[Records from a data source]
━━━━━━━━━━━━━━━━━━━━

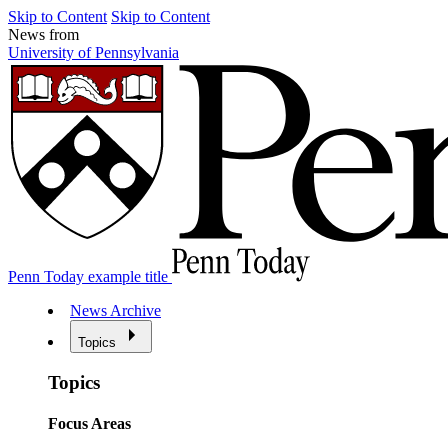
Skip to Content
Skip to Content
News from
University of Pennsylvania
Penn Today example title
News Archive
Topics
Topics
Focus Areas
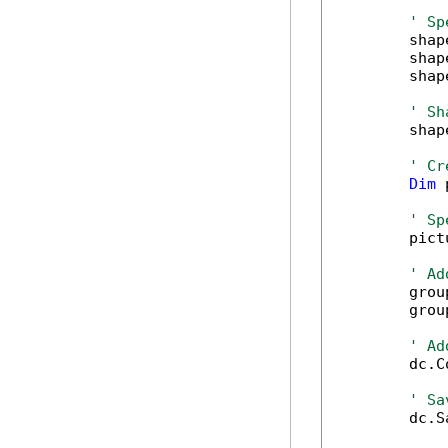
' Sp
        shap
        shap
        shap
' Sh
        shap
' Cr
Dim
 
' Sp
        pict
' Ad
        grou
        grou
' Ad
        dc.C
' Sa
        dc.S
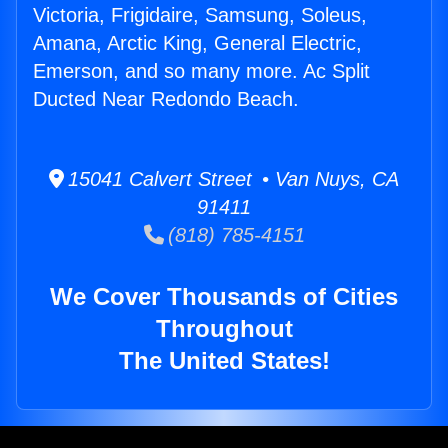
Victoria, Frigidaire, Samsung, Soleus,
Amana, Arctic King, General Electric,
Emerson, and so many more. Ac Split
Ducted Near Redondo Beach.
15041 Calvert Street • Van Nuys, CA
91411
(818) 785-4151
We Cover Thousands of Cities
Throughout
The United States!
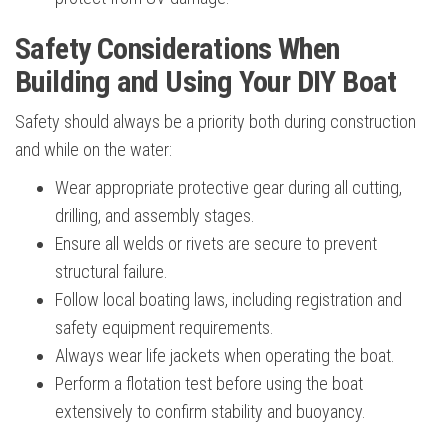
Safety Considerations When
Building and Using Your DIY Boat
Safety should always be a priority both during construction
and while on the water:
Wear appropriate protective gear during all cutting,
drilling, and assembly stages.
Ensure all welds or rivets are secure to prevent
structural failure.
Follow local boating laws, including registration and
safety equipment requirements.
Always wear life jackets when operating the boat.
Perform a flotation test before using the boat
extensively to confirm stability and buoyancy.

━━━━━━━━━━━━━━━━━━━━

● WHAT IS NEEDED: The records above should be written out exactly, and the images dropped.

● SOLUTION FOR THIS TASK:
Skip to Content
Skip to Content
News from
University of Pennsylvania
Penn Today example title
News Archive
Topics
Topics
Focus Areas
' Sp
        shap
        shap
        shap
' Sh
        shap
' Cr
Dim
 
' Sp
        pict
' Ad
        grou
        grou
' Ad
        dc.C
' Sa
        dc.S
Victoria, Frigidaire, Samsung, Soleus,
Amana, Arctic King, General Electric,
Emerson, and so many more. Ac Split
Ducted Near Redondo Beach.
15041 Calvert Street • Van Nuys, CA
91411
(818) 785-4151
We Cover Thousands of Cities
Throughout
The United States!
Safety Considerations When
Building and Using Your DIY Boat
Safety should always be a priority both during construction
and while on the water:
Wear appropriate protective gear during all cutting,
drilling, and assembly stages.
Ensure all welds or rivets are secure to prevent
structural failure.
Follow local boating laws, including registration and
safety equipment requirements.
Always wear life jackets when operating the boat.
Perform a flotation test before using the boat
extensively to confirm stability and buoyancy.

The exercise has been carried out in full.